Because Kaiser’s 50-bed Richmond hospital has an overtaxed ED, some San Pablo patients will be directed to the closest available ED, while those requiring specialty care will be transported to other facilities in Contra Costa County or nearby counties, such as Kaiser Vallejo, Contra Costa Medical Center in Martinez or John Muir Health in Walnut Creek, according to Contra Costa Health Services. John Muir reports an increase in transfer patients from other hospitals, along with a small increase in use of its ED.
To help former DMC patients, CCHS and its partners developed a resource list of health care services in West Contra Costa, including urgent care centers, health centers, clinics and an advice nurse line.
Low Reimbursement Major Cause of DMC’s Demise
Rebecca Rozen, regional vice president of the Hospital Council, a not-for-profit hospital and health system trade association, said low reimbursement rates from both Medi-Cal and Medicare, and a reliance on only one funding source were the biggest problems for DMC. She said the same problems exist in urban areas around the country that address the needs of low-income populations.
Gioia added that Medi-Cal providers are stretched to the max due to Medi-Cal expansion as a result of the Affordable Care Act. He said for every dollar spent on providing care to Medi-Cal patients, DMC only received $0.60.
Lynch said hospitals serving low-income communities face other challenges, as well — hospital consolidation, more care provided in primary care settings and less need for hospital beds. Lynch had hoped that Contra Costa County could have provided support to DMC, but funding just wasn’t available, he said.
Kathy White, interim CEO of DMC, acknowledged the precariousness of community hospitals targeting low-income populations — especially in light of low Medicaid reimbursement and insufficient funding. She pointed out that although DMC had lower operating costs than many other Bay Area hospitals, it still was not possible for the facility to break even.
Future of Acute Care in West Contra Costa County
White said the entire DMC building will be sealed up by mid-July. In the meantime, DMC has placed the property up for sale under one of two scenarios:
- Real estate assets put on the open market with asking price of $20 million; or
- Find a purchaser to reopen the hospital with a commitment to operate it for five years.
Proposals to operate an acute care facility must be submitted to the district by June 30. A district board meeting is planned in July.
A new facility could go through the process of meeting the regulatory requirements to activate DMC’s suspended license, which would require significant capital.
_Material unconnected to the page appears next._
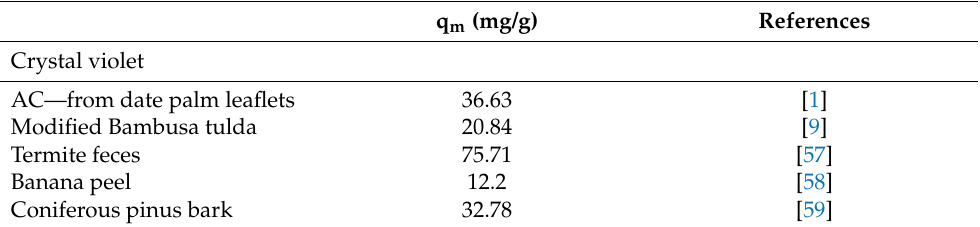
Table 6. Comparison of maximum biosorption capacity (qm mg g − 1 ) for CV and MG of some biosorbents in the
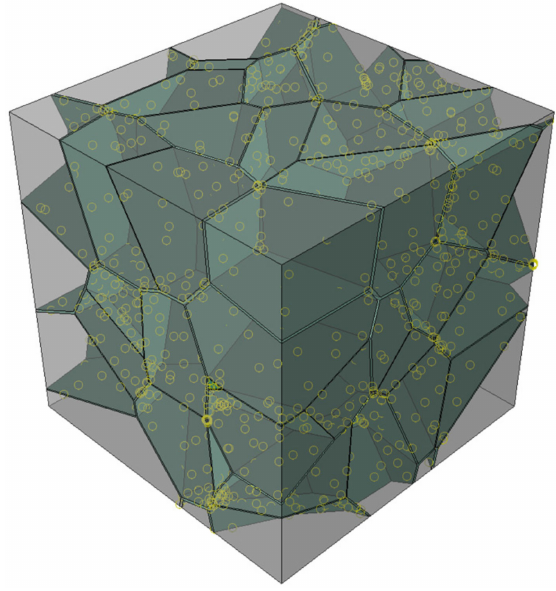
Figure 6. Assembling parts through cohesive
The license is currently in suspension through Oct. 31, 2016.
Eric Zell, chair of the West Contra Costa Healthcare District’s governing board, said the district is limited in what it can do with DMC, its land and equipment.
“Our preference is clearly a new hospital but based on our past efforts in the health care marketplace, I am not too optimistic,” he said.
He would like to see a smaller hospital, with an ED and a more robust urgent care center, open near the existing West County Health Clinic in San Pablo across the street from DMC. But with Kaiser Richmond’s 70% market share in West Contra Costa County, the odds of reopening a competitive hospital are not great, he said.
Although the hospital is gone, its debts remain.
Facing a $20 million deficit in operating costs by 2014, and failure to strike up any long-term partnerships, DMC was unable to survive with funding from its 2004 and 2011 parcel tax initiatives alone. Those taxes generated $5.6 million and $5.1 million a year, respectively.
The 2011 tax has since been discontinued because it required DMC to maintain its ED — and that closed last August — to stay in effect. In addition, a third parcel tax campaign failed to pass in spring 2014.
A parcel tax approved in 2004 is dedicated to paying off debts, and that will not expire until 2027, Zell said. The district also must repay Contra Costa County tax advances, which were used to keep DMC open over the past five years.